Since February's Military Flight Release, 11 experienced fighter pilots checked out in basic F-35A operations so they can be prepared to be the military's first cadre for the fifth generation fighter.
Maj. John Wilson and Maj. Matthew Johnston, the 33rd FW pilots going through the evaluation, are ready to be taken through a rigorous process where data will be collected from all facets of JSF training - maintenance, classroom, simulator and flights.
Leaders at the 33rd FW are confident their team of Airmen, Navy, Marines, contracted partners and civilians are ready for the next milestone in the nation's next half-century of airpower dominance.
"We are ready for the Air Force Operational Test and Evaluation Center to give us an outside look on the way we conduct our mission," said Toth. "At the conclusion of the evaluation we should receive the Air Education and Training Command's approval that states we are 'ready for training'."
This milestone for the Air Force will be a precursor to training other services and allies.

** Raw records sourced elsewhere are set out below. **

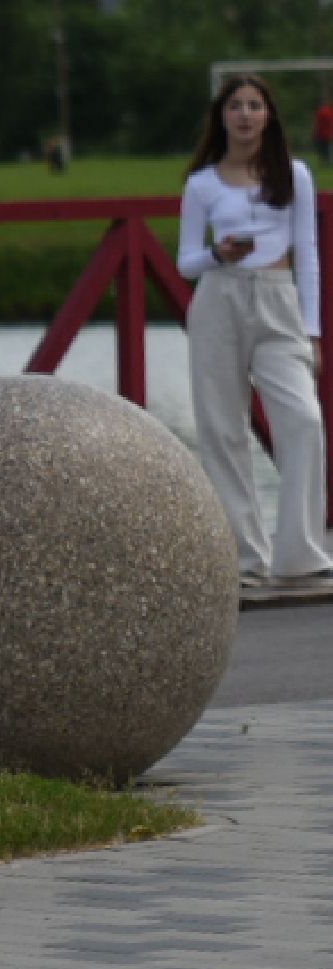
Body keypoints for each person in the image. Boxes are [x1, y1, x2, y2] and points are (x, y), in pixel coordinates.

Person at [178, 73, 333, 590]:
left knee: (304, 420)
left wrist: (312, 331)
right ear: (222, 116)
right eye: (236, 106)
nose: (245, 114)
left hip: (277, 300)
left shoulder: (294, 175)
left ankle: (300, 554)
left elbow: (308, 256)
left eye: (255, 105)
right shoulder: (201, 183)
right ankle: (244, 558)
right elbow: (185, 263)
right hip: (219, 299)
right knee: (222, 429)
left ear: (268, 116)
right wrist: (217, 253)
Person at [315, 101, 333, 165]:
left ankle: (323, 161)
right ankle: (327, 161)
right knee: (327, 148)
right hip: (328, 133)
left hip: (322, 133)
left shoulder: (321, 112)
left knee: (323, 148)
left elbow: (319, 124)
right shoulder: (329, 111)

The
wing is responsible for F-35 pilot and maintainer training. Initially, 59 aircraft and three flying squadrons, one for each service/aircraft variant, will be established at Eglin.
The 33rd FW has flown more than 200 JSF sorties, both A and B variant, increasing pilot and maintainer familiarity with the aircraft, exercising the logistics infrastructure and continuing to develop aircraft maturity. These initial F-35A flights were limited, scripted and conducted within the restrictions and stipulations made in February's military flight release.

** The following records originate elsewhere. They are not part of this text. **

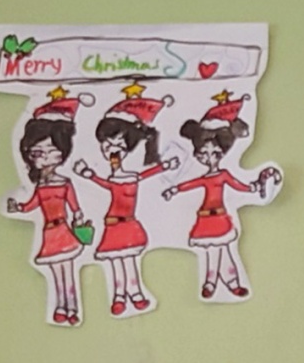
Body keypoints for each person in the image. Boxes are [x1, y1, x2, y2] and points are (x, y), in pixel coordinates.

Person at [164, 90, 283, 301]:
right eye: (204, 154)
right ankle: (225, 283)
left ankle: (216, 283)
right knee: (217, 250)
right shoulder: (207, 177)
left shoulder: (224, 175)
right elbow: (192, 184)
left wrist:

Now that release has been updated for OUE, necessary joint program office and AFOTEC formal readiness reviews have been completed and the AETC local area operations metrics and safety reviews all support the Air Force readiness to execute OUE safely and effectively, service officials said.
9/14/2012 7:16:37 AM ET @Joe......Jerry is correct. Our development folks have already been thinking and designing the next gen fighter beyond the F35. I'm sure when the time comes to procur these new aircraft it will cost the taxpayers almost a billion dollars per copy. Everything about government acqusition is slow except for the government acquiring GM ,the banks, etc, in the bailouts of course.
9/12/2012 5:42:25 PM ET @Jerry... how can you be so sure we're going to need a replacement It's not even fully deployed and you're already thinking about when we're going to get another new fighter. Let us focus on F-35 and once it's all done and out of the way then start thinking about a new acquisition program and the next new air craft. Also I'm pretty sure we're more than capable of handling the skies with the aircraft we have now. Everything needs reform but for now this program is getting the job done.
9/11/2012 2:07:33 PM ET By the time this airframe is fully deployed it will be 20 years out of date. The concept was started in the 1980s and the competition was in 2000. So it should be fielded by 2020 and by then the next generation of fighter aircraft will be rolling off the assembly lines in China and India and the US won't be able to update our aircraft for another 30 years after that. The US needs a smarter and quicker acquisition program. By putting so much money and numbers into this aircraft, the Department of Defense has bet the farm for the next 30 years on this airframe because we won't be able to afford a replacement until 2050 at the earliest.